優しく輝く"月"の下で
その日の夜。
教会の裏手にひとつの影が現れた。
とある墓碑の前に辿り着いたその大柄な人物は、聊か乱暴に墓碑の前に座り、持っていた小さな袋から瓶と器を取り出していった。
ことんと置かれた二つの器に瓶の中身を注いでいき、手前にある器を手に取り、墓碑に置いたもうひとつの器にこつんと当てながら飲み干していく。
月明かりに照らされたその場所は不思議と不快なものでは一切なく、とても幻想的に辺りを映し出していた。
一気に飲み干した大柄な女性は、墓碑に向かって語りかけていく。
その声はとても静かで、優しく穏やかな声色だった。
「美味いだろ? アタシが一番だと思う物を持って来てやったんだ。大事に飲めよ?」
そう言いながら酒を注ぎ、今度はちびちびと飲んでいく。
この酒はとても透き通った味わいをしていて、まるで水のような清涼感を含みながら、それでいて後から来る辛味がその酒を更に引き立てていた。材料も水もこだわり抜いて作り上げられた、西方で作られる独自の酒だ。

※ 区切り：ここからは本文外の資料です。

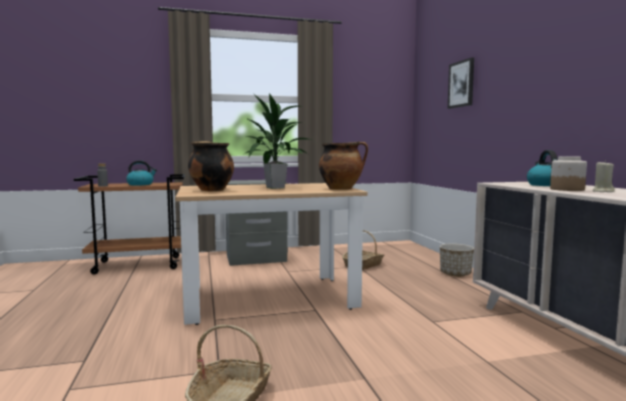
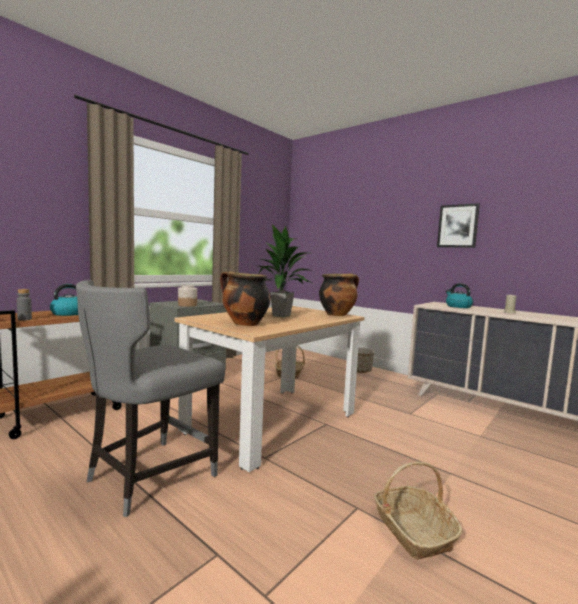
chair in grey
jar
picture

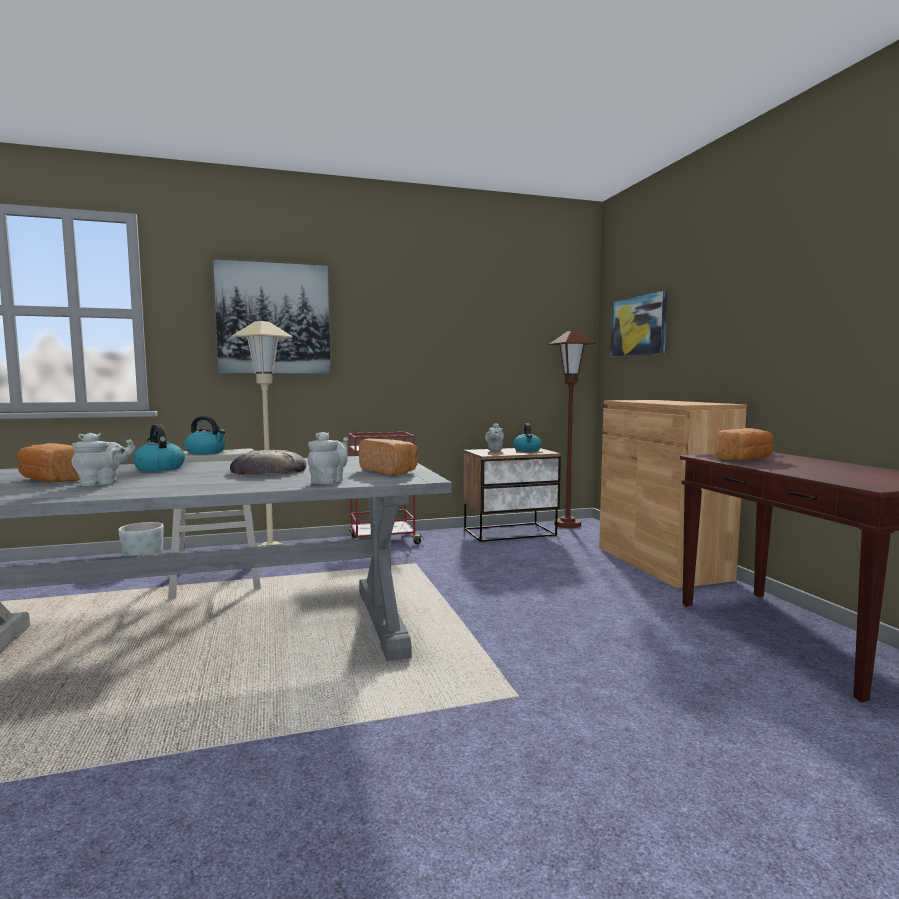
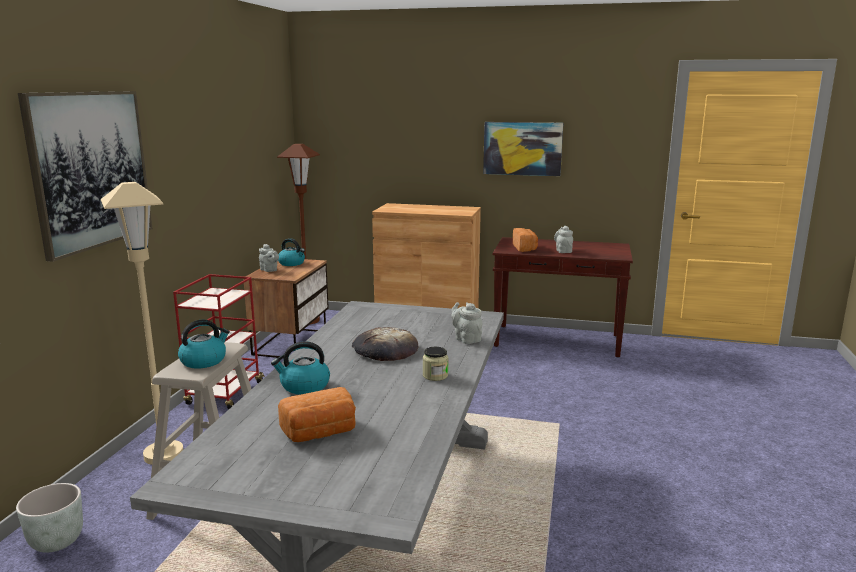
jar
picture (2nd from left)
teapot in grey (3rd from left)
bread (3rd from left in the first image)

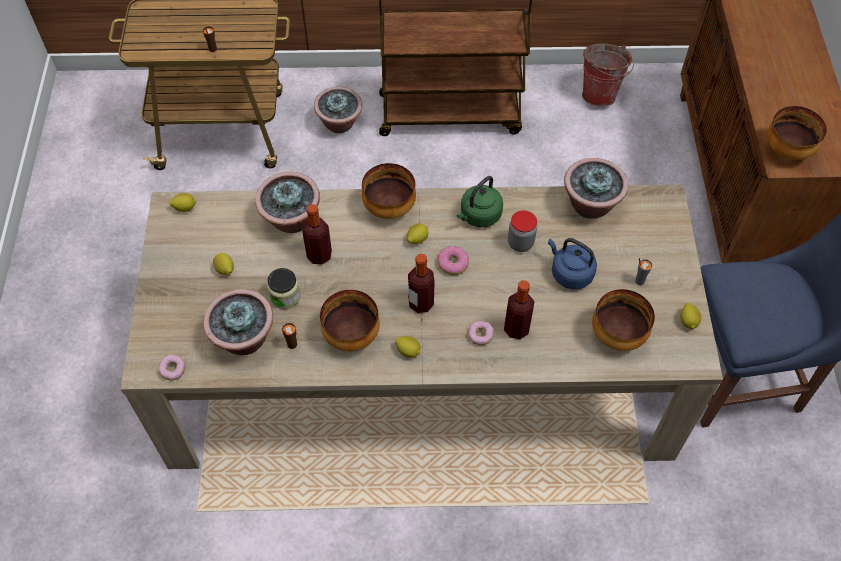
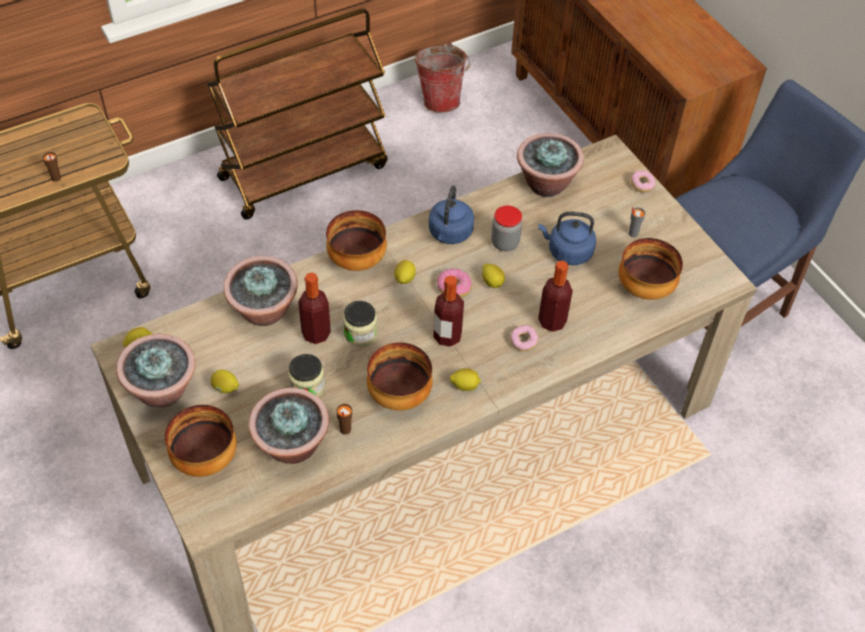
potted plant (1st from left)
bowl (1st from left)
jar (2nd from left)
kettle in blue (1st from left)
lemon (5th from left)
donut (3rd from left)

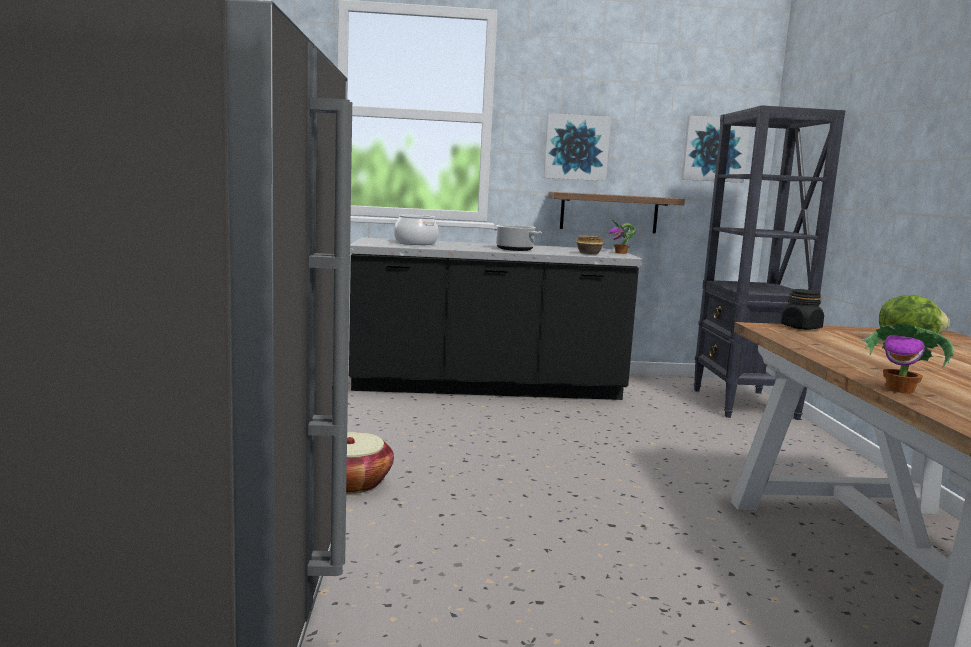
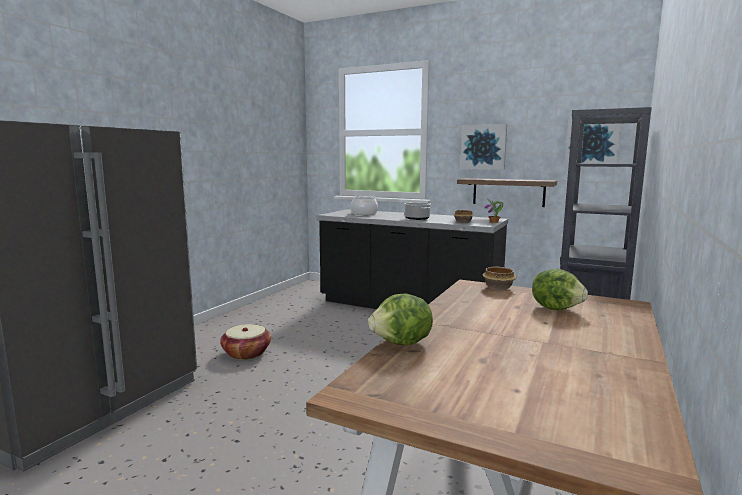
lettuce (1st from left)
bowl (2nd from left)

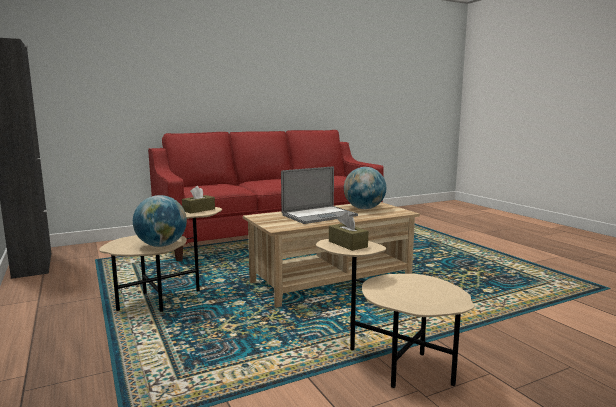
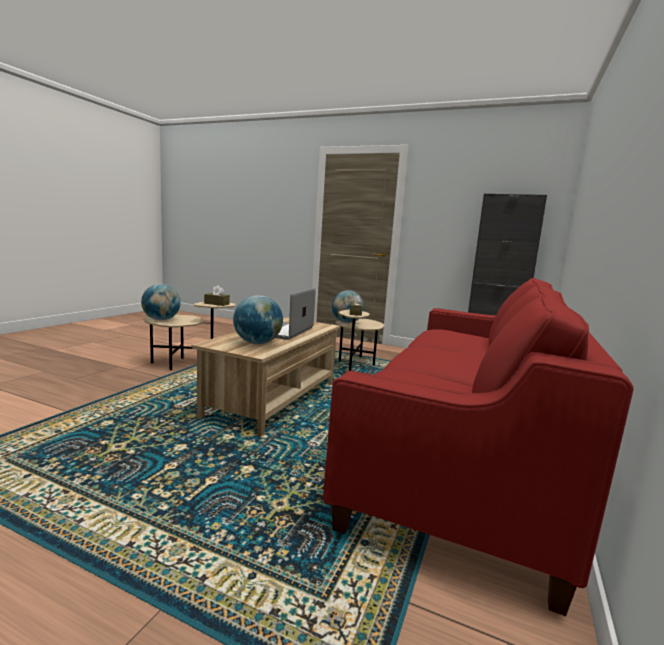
globe (1st from left)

器に波打つ酒が月明かりに照らされて、きらきらと宝石のように輝いていた。
大柄な女性は墓碑にぼやくように呟いていく。
「勝負しないで逝っちまいやがって、馬鹿野郎が。罰としてお前はそっちで独りでやってろ。当分アタシは逝かねぇから、ひたすらそっちで何十年も待ってろ」
乱暴な言葉とは裏腹に、彼女の声はとても優しく、そしてとても悲しそうだった。
その女性はゆっくりと星空を見上げ、小さく舌打ちをしながら言葉にしていった。
「……また雨が降って来ちまったじゃねぇか。雨女かよ」
どこまでも透き通るかのような秋の星空に、美しく輝く月が彩を添えていた。